In a digital landscape increasingly defined by cyber-attacks, relentless threats and ever-evolving security entry points, the role of an engineering leader has become more and more important. It has shifted from being just a traditional system builder to someone who can anticipate threats and guide teams through the complexities of modern enterprise risk. At the heart of this ever-growing transformation is generative AI which is a breakthrough technology that is fundamentally redefining how organizations think about security.
To explore how this paradigm shift is playing out in real-world scenarios, Soumya Banerjee, a seasoned engineering leader at Google, Senior IEEE member, and former judge for IEEE’s senior membership panel speaks about this enduring necessity and long-term trend. Soumya Banerjee shared, “Security isn’t just about putting up walls anymore. With cloud systems becoming more complex, old ways of protecting data simply aren’t enough. Generative AI is not just a buzzword, but acts as a real long-term partner in keeping businesses safe. Businesses have to treat it as an extremely effective and important tool to catch threats early, fix them quickly without wasting much time and using all resources efficiently. It will always be about building smarter, more resilient systems from the ground up for long term success rates.
From Code To Cloud
Businesses need end-to-end protection from the moment code is written to the moment it’s deployed and scaled in the cloud. “Security must be built into every stage, from the beginning to the end slate- from developer workflows to deployment pipelines and cloud environments. Generative AI enables security to be proactive.” says Soumya Banerjee.

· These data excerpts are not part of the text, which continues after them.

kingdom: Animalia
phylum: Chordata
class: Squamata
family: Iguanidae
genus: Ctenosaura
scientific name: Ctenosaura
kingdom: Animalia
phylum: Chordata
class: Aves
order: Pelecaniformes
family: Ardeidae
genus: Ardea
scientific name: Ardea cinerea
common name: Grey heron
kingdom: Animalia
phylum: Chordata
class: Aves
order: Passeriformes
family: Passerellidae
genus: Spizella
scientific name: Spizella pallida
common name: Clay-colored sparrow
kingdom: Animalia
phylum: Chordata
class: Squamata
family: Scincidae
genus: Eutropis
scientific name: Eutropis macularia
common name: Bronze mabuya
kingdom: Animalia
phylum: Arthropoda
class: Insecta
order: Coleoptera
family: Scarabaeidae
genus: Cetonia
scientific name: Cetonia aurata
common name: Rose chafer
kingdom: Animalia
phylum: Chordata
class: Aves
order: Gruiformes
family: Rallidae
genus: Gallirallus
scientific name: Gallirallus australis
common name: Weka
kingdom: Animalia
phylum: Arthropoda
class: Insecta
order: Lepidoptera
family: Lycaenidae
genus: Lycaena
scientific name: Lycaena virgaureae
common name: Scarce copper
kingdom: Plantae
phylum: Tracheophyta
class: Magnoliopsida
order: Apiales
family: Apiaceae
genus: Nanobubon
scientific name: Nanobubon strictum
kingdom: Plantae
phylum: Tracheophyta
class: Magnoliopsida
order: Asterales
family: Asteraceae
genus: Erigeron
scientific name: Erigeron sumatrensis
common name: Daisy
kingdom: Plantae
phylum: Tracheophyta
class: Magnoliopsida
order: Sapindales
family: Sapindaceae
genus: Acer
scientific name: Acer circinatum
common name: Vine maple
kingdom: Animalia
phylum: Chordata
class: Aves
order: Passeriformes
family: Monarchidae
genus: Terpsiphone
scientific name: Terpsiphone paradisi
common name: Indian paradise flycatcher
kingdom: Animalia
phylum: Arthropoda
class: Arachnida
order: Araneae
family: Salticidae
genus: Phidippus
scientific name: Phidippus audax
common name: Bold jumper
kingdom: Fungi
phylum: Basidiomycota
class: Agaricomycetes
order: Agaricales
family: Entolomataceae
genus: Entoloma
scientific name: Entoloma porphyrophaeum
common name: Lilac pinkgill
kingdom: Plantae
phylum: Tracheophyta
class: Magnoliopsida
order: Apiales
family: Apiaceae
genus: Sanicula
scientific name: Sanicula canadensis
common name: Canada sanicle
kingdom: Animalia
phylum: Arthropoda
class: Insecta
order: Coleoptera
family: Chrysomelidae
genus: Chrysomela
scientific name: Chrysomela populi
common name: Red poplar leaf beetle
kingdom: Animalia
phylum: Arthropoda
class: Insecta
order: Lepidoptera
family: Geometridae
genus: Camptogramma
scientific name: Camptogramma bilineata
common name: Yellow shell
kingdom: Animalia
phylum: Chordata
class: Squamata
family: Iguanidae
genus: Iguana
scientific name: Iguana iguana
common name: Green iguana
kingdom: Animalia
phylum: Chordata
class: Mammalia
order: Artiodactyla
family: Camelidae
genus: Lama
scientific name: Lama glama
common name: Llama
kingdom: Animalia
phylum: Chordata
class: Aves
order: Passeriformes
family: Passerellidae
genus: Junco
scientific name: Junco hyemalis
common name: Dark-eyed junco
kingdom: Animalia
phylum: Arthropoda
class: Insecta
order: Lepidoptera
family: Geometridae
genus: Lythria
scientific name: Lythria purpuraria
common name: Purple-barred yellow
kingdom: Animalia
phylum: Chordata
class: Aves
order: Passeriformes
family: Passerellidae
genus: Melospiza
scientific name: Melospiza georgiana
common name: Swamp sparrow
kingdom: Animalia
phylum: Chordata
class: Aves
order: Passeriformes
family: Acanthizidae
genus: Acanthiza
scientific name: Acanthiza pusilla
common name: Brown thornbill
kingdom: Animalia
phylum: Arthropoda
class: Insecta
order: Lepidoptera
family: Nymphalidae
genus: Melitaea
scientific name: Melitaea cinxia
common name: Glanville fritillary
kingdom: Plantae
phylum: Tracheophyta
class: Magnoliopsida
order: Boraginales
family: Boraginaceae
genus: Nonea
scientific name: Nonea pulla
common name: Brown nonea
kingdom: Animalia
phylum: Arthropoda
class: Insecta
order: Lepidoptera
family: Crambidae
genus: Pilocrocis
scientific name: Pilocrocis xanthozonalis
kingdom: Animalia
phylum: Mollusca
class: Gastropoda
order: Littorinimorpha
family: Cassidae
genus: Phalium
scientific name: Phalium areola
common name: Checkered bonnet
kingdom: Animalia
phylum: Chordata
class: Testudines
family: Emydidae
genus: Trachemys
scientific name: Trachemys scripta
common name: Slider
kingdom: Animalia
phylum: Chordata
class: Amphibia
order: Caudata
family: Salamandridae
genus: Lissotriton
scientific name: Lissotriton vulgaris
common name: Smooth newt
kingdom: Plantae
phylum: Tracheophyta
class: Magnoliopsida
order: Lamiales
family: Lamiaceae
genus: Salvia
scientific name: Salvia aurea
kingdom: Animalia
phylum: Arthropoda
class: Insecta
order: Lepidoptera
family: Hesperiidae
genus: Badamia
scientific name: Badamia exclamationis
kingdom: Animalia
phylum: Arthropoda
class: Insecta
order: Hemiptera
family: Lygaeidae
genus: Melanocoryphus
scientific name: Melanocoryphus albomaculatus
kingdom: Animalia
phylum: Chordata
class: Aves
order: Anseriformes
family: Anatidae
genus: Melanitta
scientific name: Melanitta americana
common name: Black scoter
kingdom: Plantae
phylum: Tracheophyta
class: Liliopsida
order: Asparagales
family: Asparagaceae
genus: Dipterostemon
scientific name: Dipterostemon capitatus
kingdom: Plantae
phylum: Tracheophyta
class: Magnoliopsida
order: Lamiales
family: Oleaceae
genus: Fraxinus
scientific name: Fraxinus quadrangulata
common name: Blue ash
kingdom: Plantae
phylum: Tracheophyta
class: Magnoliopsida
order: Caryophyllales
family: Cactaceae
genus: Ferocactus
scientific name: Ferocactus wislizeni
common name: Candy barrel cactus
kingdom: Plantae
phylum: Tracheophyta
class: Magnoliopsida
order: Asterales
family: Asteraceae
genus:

Anticipating Unknown Threats
Threat modelling used to be a slow and manual process. But with generative AI, that’s changing. By learning from past attacks, system designs, and access logs, AI can now spot possible threats, even ones no one has seen before. “Engineering leaders can now use AI not just to respond to attacks, but to predict them before they happen. This shifts security planning from reacting after the fact to building resilience ahead of time.” says Banerjee.
Leadership Beyond Tools
While the technological advantages of generative AI are substantial, Soumya emphasizes that resilience starts with leadership and mentorship. “The modern engineering leader
must foster a culture where security is a shared responsibility—not a function siloed off to a specialized team,” he says
This requires close collaboration between all the teams within the company structure. Everyone involved in the technical needs to understand both the strengths and boundaries of AI. That’s why continuous learning, responsible AI practices and skill-building within teams are essential for creating trusted environments where innovation and security can thrive together.
Generative AI As A Security Co-Pilot
With generative AI still maturing, the years ahead will play a defining role in how enterprises integrate it with care and accountability.
Early adopters are already seeing productivity gains, reduced costs and maximum utilization of resources. Soumya Banerjee concludes, “AI is not here to replace engineers. It’s here to amplify them. The organizations that recognize this and build systems where humans and AI collaborate seamlessly, from code to cloud, will define the next era of secure innovation.”